When a cat is in a fight, she is likely to be bitten. There is an urban legend that holds that cats have “dirty mouths.” There is a common belief that cats have more bacteria in their mouths than other creatures. In fact, that is not true. However, cats’ mouths contain a 1-2 punch of features that can lead to aggressive infection when they bite. First, they have long, sharp teeth that penetrate deep into tissues. Second, their mouths tend to contain a bacteria, Pasteurella multocida, that thrives in environments that lack oxygen. When a cat bites, the teeth act like syringes that inject bacteria deep into tissues but leave only a very small wound on the skin. The skin wound closes almost immediately, leaving the bacteria in their preferred environment where there is no oxygen.
The fleas also were significant. Fleas carry a number of infectious diseases that can cause fever and sicken cats. Some of them, such as plague and feline infectious anemia, can be life threatening.
There were other possible causes for the fever. Infections of the kidneys are not uncommon. Pneumonia can strike cats. Pancreatitis sometimes causes the types of symptoms the cat was suffering. Inflammation of internal organs or the nervous system may trigger fever of unknown origin.
Because of the potential for serious illness, I recommended that the cat be hospitalized for treatment and diagnostic testing. We started intravenous fluids and antibiotics. Capstar, which kills fleas, was administered. Finally, we started pain killers to treat the generalized pain and cramping that fever can cause.

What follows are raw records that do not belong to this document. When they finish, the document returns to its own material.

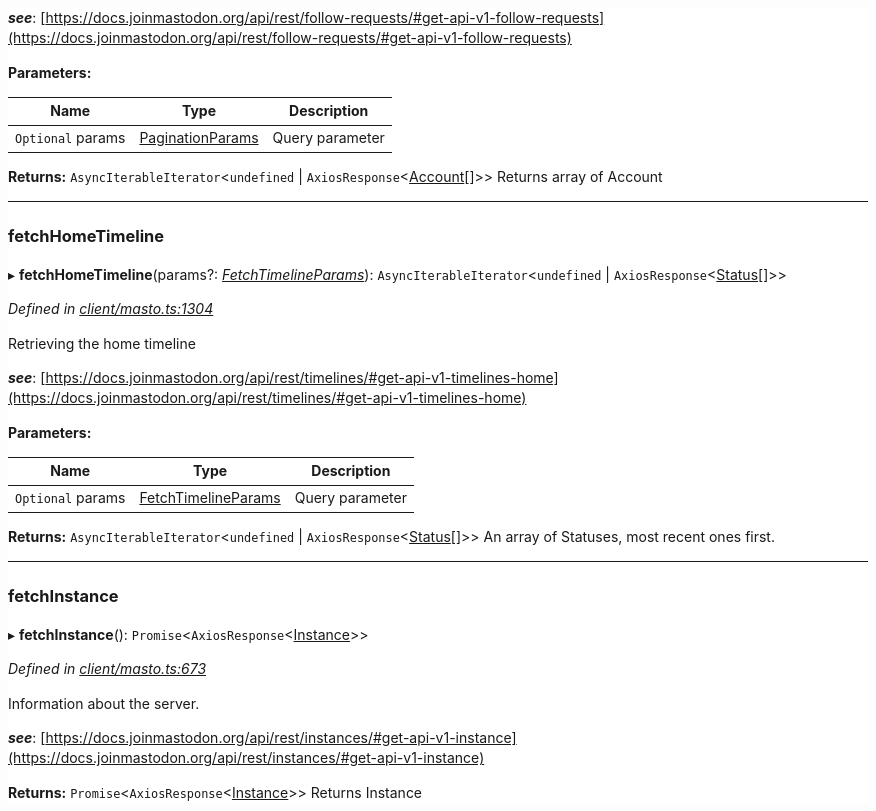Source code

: *__see__*: [https://docs.joinmastodon.org/api/rest/follow-requests/#get-api-v1-follow-requests](https://docs.joinmastodon.org/api/rest/follow-requests/#get-api-v1-follow-requests)

**Parameters:**

| Name | Type | Description |
| ------ | ------ | ------ |
| `Optional` params | [PaginationParams](../interfaces/_client_params_.paginationparams.md) |  Query parameter |

**Returns:** `AsyncIterableIterator`<`undefined` \| `AxiosResponse`<[Account](../interfaces/_entities_account_.account.md)[]>>
Returns array of Account

___
<a id="fetchhometimeline"></a>

###  fetchHomeTimeline

▸ **fetchHomeTimeline**(params?: *[FetchTimelineParams](../interfaces/_client_params_.fetchtimelineparams.md)*): `AsyncIterableIterator`<`undefined` \| `AxiosResponse`<[Status](../interfaces/_entities_status_.status.md)[]>>

*Defined in [client/masto.ts:1304](https://github.com/neet/masto.js/blob/390e749/src/client/masto.ts#L1304)*

Retrieving the home timeline

*__see__*: [https://docs.joinmastodon.org/api/rest/timelines/#get-api-v1-timelines-home](https://docs.joinmastodon.org/api/rest/timelines/#get-api-v1-timelines-home)

**Parameters:**

| Name | Type | Description |
| ------ | ------ | ------ |
| `Optional` params | [FetchTimelineParams](../interfaces/_client_params_.fetchtimelineparams.md) |  Query parameter |

**Returns:** `AsyncIterableIterator`<`undefined` \| `AxiosResponse`<[Status](../interfaces/_entities_status_.status.md)[]>>
An array of Statuses, most recent ones first.

___
<a id="fetchinstance"></a>

###  fetchInstance

▸ **fetchInstance**(): `Promise`<`AxiosResponse`<[Instance](../interfaces/_entities_instance_.instance.md)>>

*Defined in [client/masto.ts:673](https://github.com/neet/masto.js/blob/390e749/src/client/masto.ts#L673)*

Information about the server.

*__see__*: [https://docs.joinmastodon.org/api/rest/instances/#get-api-v1-instance](https://docs.joinmastodon.org/api/rest/instances/#get-api-v1-instance)

**Returns:** `Promise`<`AxiosResponse`<[Instance](../interfaces/_entities_instance_.instance.md)>>
Returns Instance
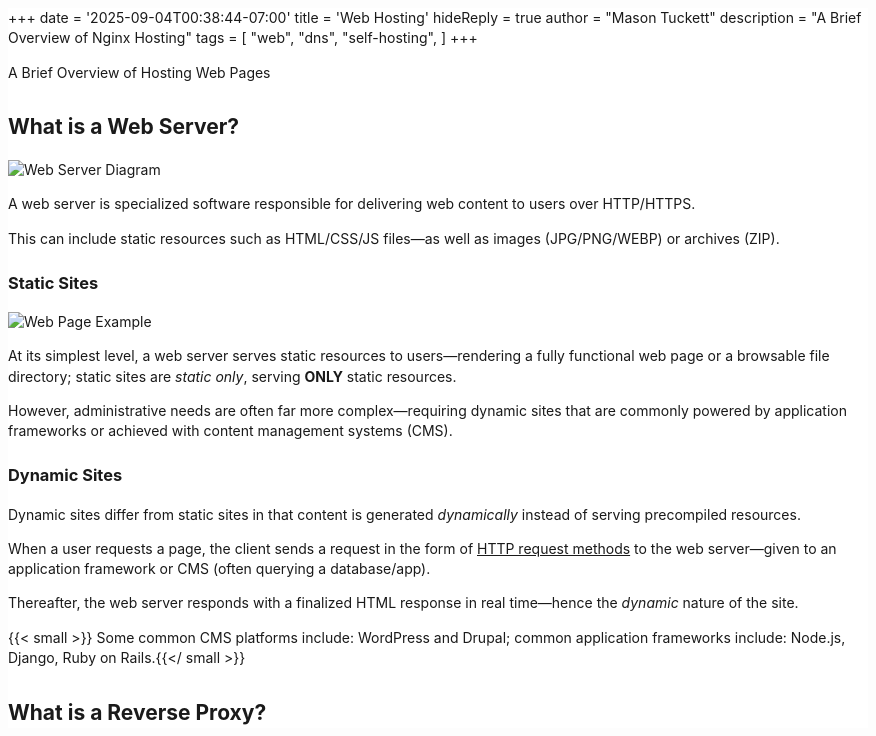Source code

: +++
date = '2025-09-04T00:38:44-07:00'
title = 'Web Hosting'
hideReply = true
author = "Mason Tuckett"
description = "A Brief Overview of Nginx Hosting"
tags = [
    "web",
    "dns",
    "self-hosting",
]
+++

A Brief Overview of Hosting Web Pages 

## What is a Web Server?

![Web Server Diagram](/images/posts/web-hosting/web-server.webp)

A web server is specialized software responsible for delivering web content to users over HTTP/HTTPS. 

This can include static resources such as HTML/CSS/JS files—as well as images (JPG/PNG/WEBP) or archives (ZIP). 

### Static Sites

![Web Page Example](/images/posts/web-hosting/web-examples.webp)

At its simplest level, a web server serves static resources to users—rendering a fully functional web page or a browsable file directory; static sites are _static only_, serving **ONLY** static resources. 

However, administrative needs are often far more complex—requiring dynamic sites that are commonly powered by application frameworks or achieved with content management systems (CMS). 

### Dynamic Sites

Dynamic sites differ from static sites in that content is generated _dynamically_ instead of serving precompiled resources. 

When a user requests a page, the client sends a request in the form of [HTTP request methods](https://developer.mozilla.org/en-US/docs/Web/HTTP/Reference/Methods) to the web server—given to an application framework or CMS (often querying a database/app).

Thereafter, the web server responds with a finalized HTML response in real time—hence the _dynamic_ nature of the site.

{{< small >}} Some common CMS platforms include: WordPress and Drupal; common application frameworks include: Node.js, Django, Ruby on Rails.{{</ small >}}


## What is a Reverse Proxy?
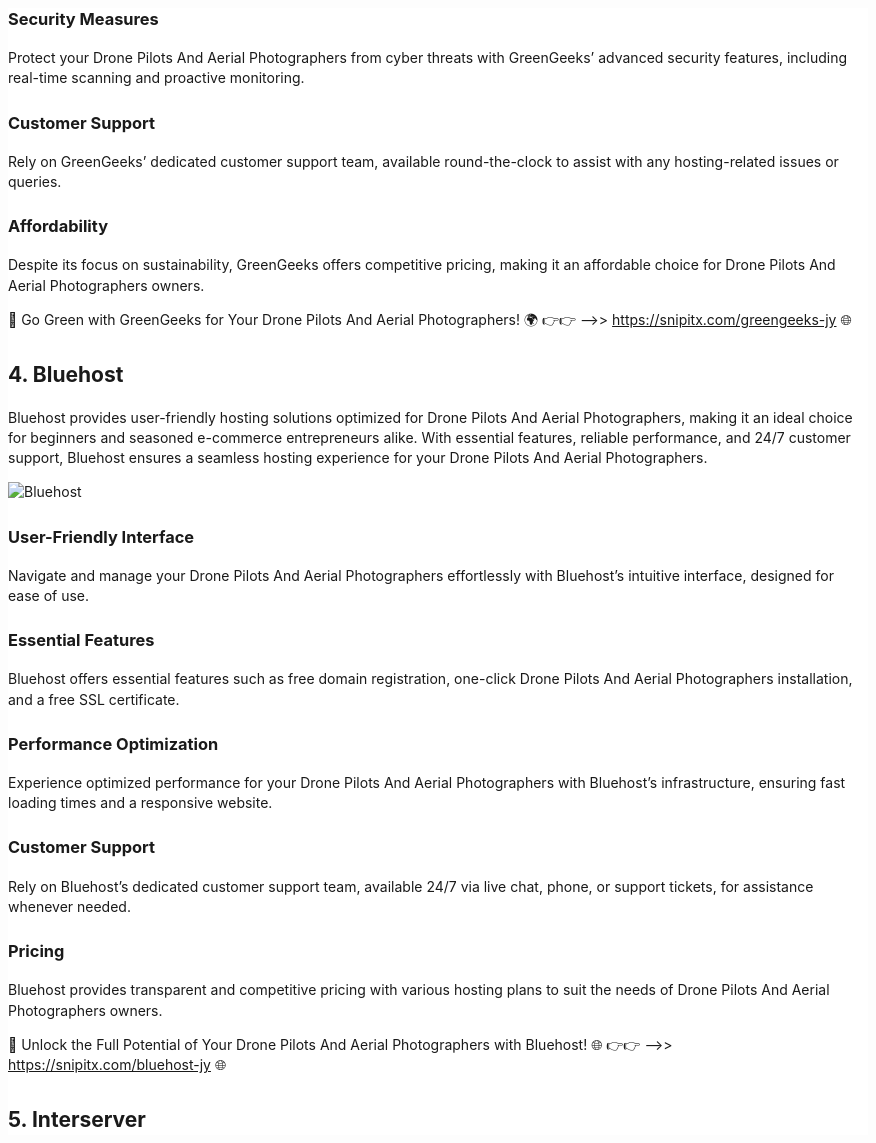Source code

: ### Security Measures
Protect your Drone Pilots And Aerial Photographers from cyber threats with GreenGeeks’ advanced security features, including real-time scanning and proactive monitoring.

### Customer Support
Rely on GreenGeeks’ dedicated customer support team, available round-the-clock to assist with any hosting-related issues or queries.

### Affordability
Despite its focus on sustainability, GreenGeeks offers competitive pricing, making it an affordable choice for Drone Pilots And Aerial Photographers owners.

🌿 Go Green with GreenGeeks for Your Drone Pilots And Aerial Photographers! 🌍
👉👉 -->> https://snipitx.com/greengeeks-jy 🌐

## 4. Bluehost

Bluehost provides user-friendly hosting solutions optimized for Drone Pilots And Aerial Photographers, making it an ideal choice for beginners and seasoned e-commerce entrepreneurs alike. With essential features, reliable performance, and 24/7 customer support, Bluehost ensures a seamless hosting experience for your Drone Pilots And Aerial Photographers.

![Bluehost](https://i.imgur.com/PasFF9E.jpeg "Bluehost Hosting")

### User-Friendly Interface
Navigate and manage your Drone Pilots And Aerial Photographers effortlessly with Bluehost’s intuitive interface, designed for ease of use.

### Essential Features
Bluehost offers essential features such as free domain registration, one-click Drone Pilots And Aerial Photographers installation, and a free SSL certificate.

### Performance Optimization
Experience optimized performance for your Drone Pilots And Aerial Photographers with Bluehost’s infrastructure, ensuring fast loading times and a responsive website.

### Customer Support
Rely on Bluehost’s dedicated customer support team, available 24/7 via live chat, phone, or support tickets, for assistance whenever needed.

### Pricing
Bluehost provides transparent and competitive pricing with various hosting plans to suit the needs of Drone Pilots And Aerial Photographers owners.

🚀 Unlock the Full Potential of Your Drone Pilots And Aerial Photographers with Bluehost! 🌐
👉👉 -->> https://snipitx.com/bluehost-jy 🌐

## 5. Interserver
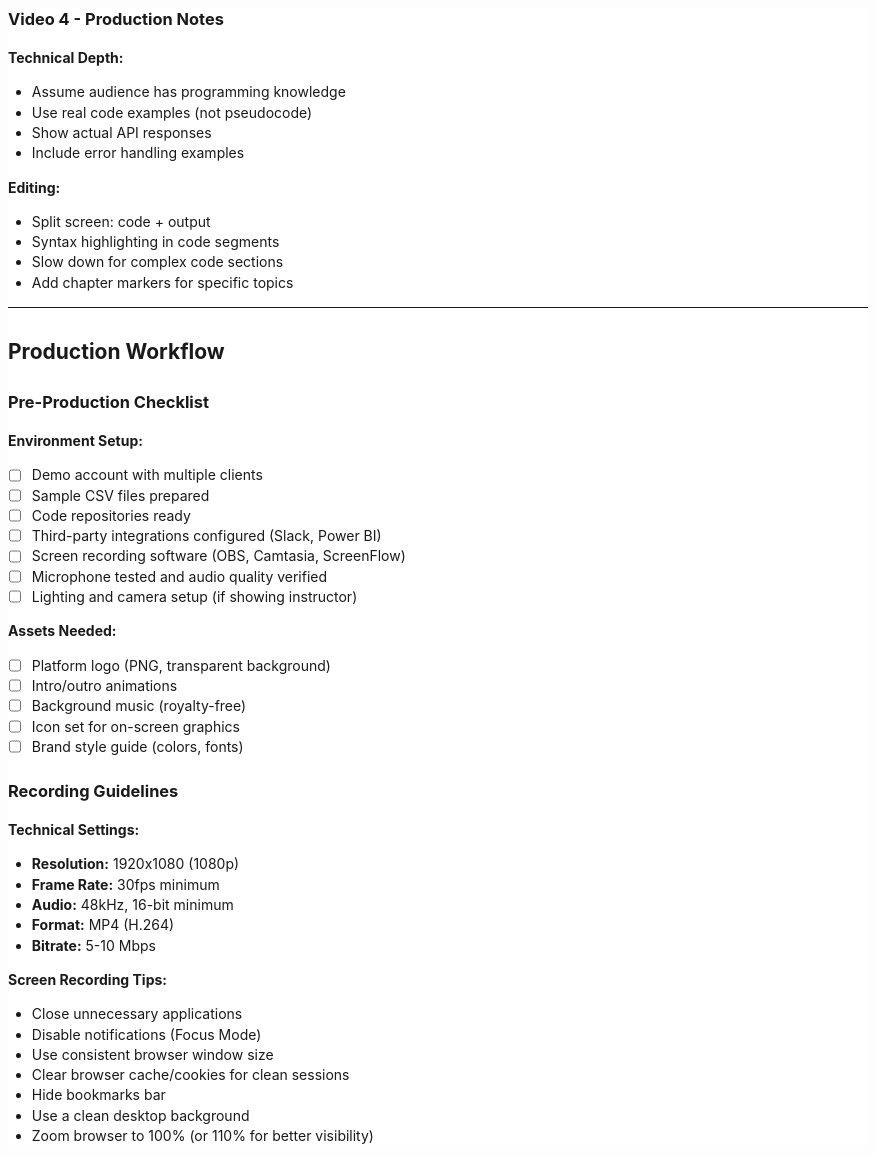 
### Video 4 - Production Notes

**Technical Depth:**
- Assume audience has programming knowledge
- Use real code examples (not pseudocode)
- Show actual API responses
- Include error handling examples

**Editing:**
- Split screen: code + output
- Syntax highlighting in code segments
- Slow down for complex code sections
- Add chapter markers for specific topics

---

## Production Workflow

### Pre-Production Checklist

**Environment Setup:**
- [ ] Demo account with multiple clients
- [ ] Sample CSV files prepared
- [ ] Code repositories ready
- [ ] Third-party integrations configured (Slack, Power BI)
- [ ] Screen recording software (OBS, Camtasia, ScreenFlow)
- [ ] Microphone tested and audio quality verified
- [ ] Lighting and camera setup (if showing instructor)

**Assets Needed:**
- [ ] Platform logo (PNG, transparent background)
- [ ] Intro/outro animations
- [ ] Background music (royalty-free)
- [ ] Icon set for on-screen graphics
- [ ] Brand style guide (colors, fonts)

### Recording Guidelines

**Technical Settings:**
- **Resolution:** 1920x1080 (1080p)
- **Frame Rate:** 30fps minimum
- **Audio:** 48kHz, 16-bit minimum
- **Format:** MP4 (H.264)
- **Bitrate:** 5-10 Mbps

**Screen Recording Tips:**
- Close unnecessary applications
- Disable notifications (Focus Mode)
- Use consistent browser window size
- Clear browser cache/cookies for clean sessions
- Hide bookmarks bar
- Use a clean desktop background
- Zoom browser to 100% (or 110% for better visibility)

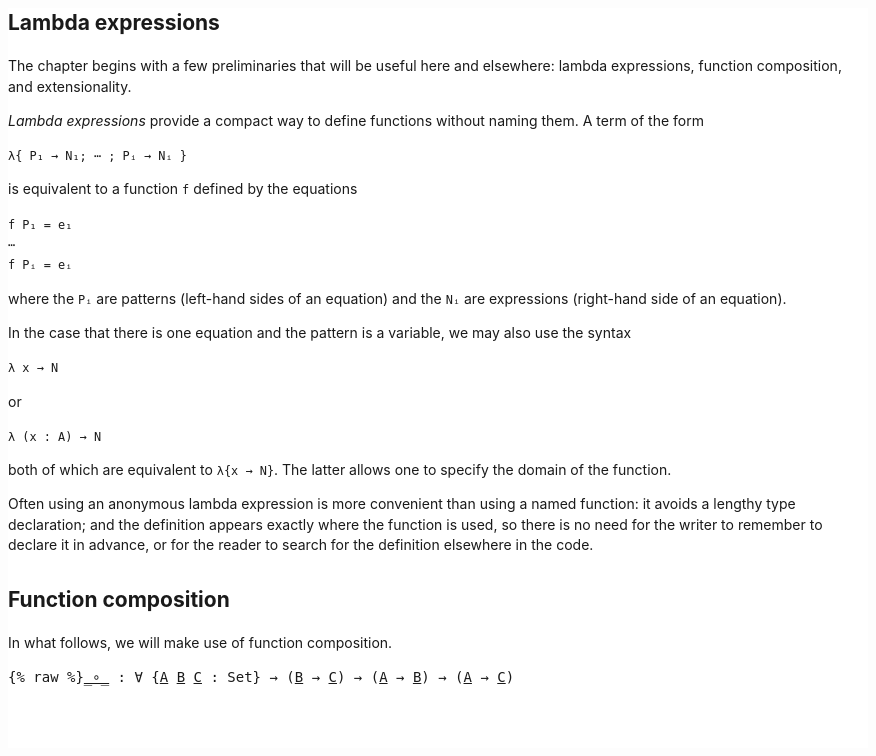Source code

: 
## Lambda expressions

The chapter begins with a few preliminaries that will be useful
here and elsewhere: lambda expressions, function composition, and
extensionality.

*Lambda expressions* provide a compact way to define functions without
naming them.  A term of the form

    λ{ P₁ → N₁; ⋯ ; Pᵢ → Nᵢ }

is equivalent to a function `f` defined by the equations

    f P₁ = e₁
    ⋯
    f Pᵢ = eᵢ

where the `Pᵢ` are patterns (left-hand sides of an equation) and the
`Nᵢ` are expressions (right-hand side of an equation).

In the case that there is one equation and the pattern is a variable,
we may also use the syntax

    λ x → N

or

    λ (x : A) → N

both of which are equivalent to `λ{x → N}`. The latter allows one to
specify the domain of the function.

Often using an anonymous lambda expression is more convenient than
using a named function: it avoids a lengthy type declaration; and the
definition appears exactly where the function is used, so there is no
need for the writer to remember to declare it in advance, or for the
reader to search for the definition elsewhere in the code.


## Function composition

In what follows, we will make use of function composition.
<pre class="Agda">{% raw %}<a id="_∘_"></a><a id="1960" href="{% endraw %}{{ site.baseurl }}{% link out/plfa/Isomorphism.md %}{% raw %}#1960" class="Function Operator">_∘_</a> <a id="1964" class="Symbol">:</a> <a id="1966" class="Symbol">∀</a> <a id="1968" class="Symbol">{</a><a id="1969" href="{% endraw %}{{ site.baseurl }}{% link out/plfa/Isomorphism.md %}{% raw %}#1969" class="Bound">A</a> <a id="1971" href="{% endraw %}{{ site.baseurl }}{% link out/plfa/Isomorphism.md %}{% raw %}#1971" class="Bound">B</a> <a id="1973" href="{% endraw %}{{ site.baseurl }}{% link out/plfa/Isomorphism.md %}{% raw %}#1973" class="Bound">C</a> <a id="1975" class="Symbol">:</a> <a id="1977" class="PrimitiveType">Set</a><a id="1980" class="Symbol">}</a> <a id="1982" class="Symbol">→</a> <a id="1984" class="Symbol">(</a><a id="1985" href="{% endraw %}{{ site.baseurl }}{% link out/plfa/Isomorphism.md %}{% raw %}#1971" class="Bound">B</a> <a id="1987" class="Symbol">→</a> <a id="1989" href="{% endraw %}{{ site.baseurl }}{% link out/plfa/Isomorphism.md %}{% raw %}#1973" class="Bound">C</a><a id="1990" class="Symbol">)</a> <a id="1992" class="Symbol">→</a> <a id="1994" class="Symbol">(</a><a id="1995" href="{% endraw %}{{ site.baseurl }}{% link out/plfa/Isomorphism.md %}{% raw %}#1969" class="Bound">A</a> <a id="1997" class="Symbol">→</a> <a id="1999" href="{% endraw %}{{ site.baseurl }}{% link out/plfa/Isomorphism.md %}{% raw %}#1971" class="Bound">B</a><a id="2000" class="Symbol">)</a> <a id="2002" class="Symbol">→</a> <a id="2004" class="Symbol">(</a><a id="2005" href="{% endraw %}{{ site.baseurl }}{% link out/plfa/Isomorphism.md %}{% raw %}#1969" class="Bound">A</a> <a id="2007" class="Symbol">→</a> <a id="2009" href="{% endraw %}{{ site.baseurl }}{% link out/plfa/Isomorphism.md %}{% raw %}#1973" class="Bound">C</a><a id="2010" class="Symbol">)</a>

Blood tests, urine tests, and X-rays were normal. This was a relief. Cats with fever of unknown origin, but without anemia or evidence of organ problems, usually respond to the treatment that had been started for my patient. The prognosis was good.
Nonetheless, the situation was tenuous for the rest of the afternoon. The cat’s temperature climbed as high as 106.5 degrees. If it got much higher she would be at risk of organ damage, and anti-inflammatory medications would be necessary.
Fortunately, 106.5 was the peak. The fever began to resolve, and dead fleas rained off of the cat’s body. I was happy to see the dead fleas, because truly the only good flea is a dead one.
Later in the evening, we discovered something that led to a final diagnosis. The cat had scratches on her abdomen compatible with a cat fight. The diagnosis was an infection from a cat fight. The scratches had not been visible during the initial exam. This is not uncommon. Cat scratches often take many hours or even days to become red and visible — this is a process in which the injuries “declare themselves” over time.
I am happy to report that the cat regained her appetite overnight, and the fever resolved by the morning. She went home on antibiotics and with instructions to stay indoors and to be tested in six weeks for the feline immunodeficiency virus, which is spread through fighting.
Any cat who develops severe lethargy should receive immediate veterinary attention. But if you wish to avoid a weekend trip to the emergency vet for treatment of a cat fight infection, I recommend that you keep your cat indoors.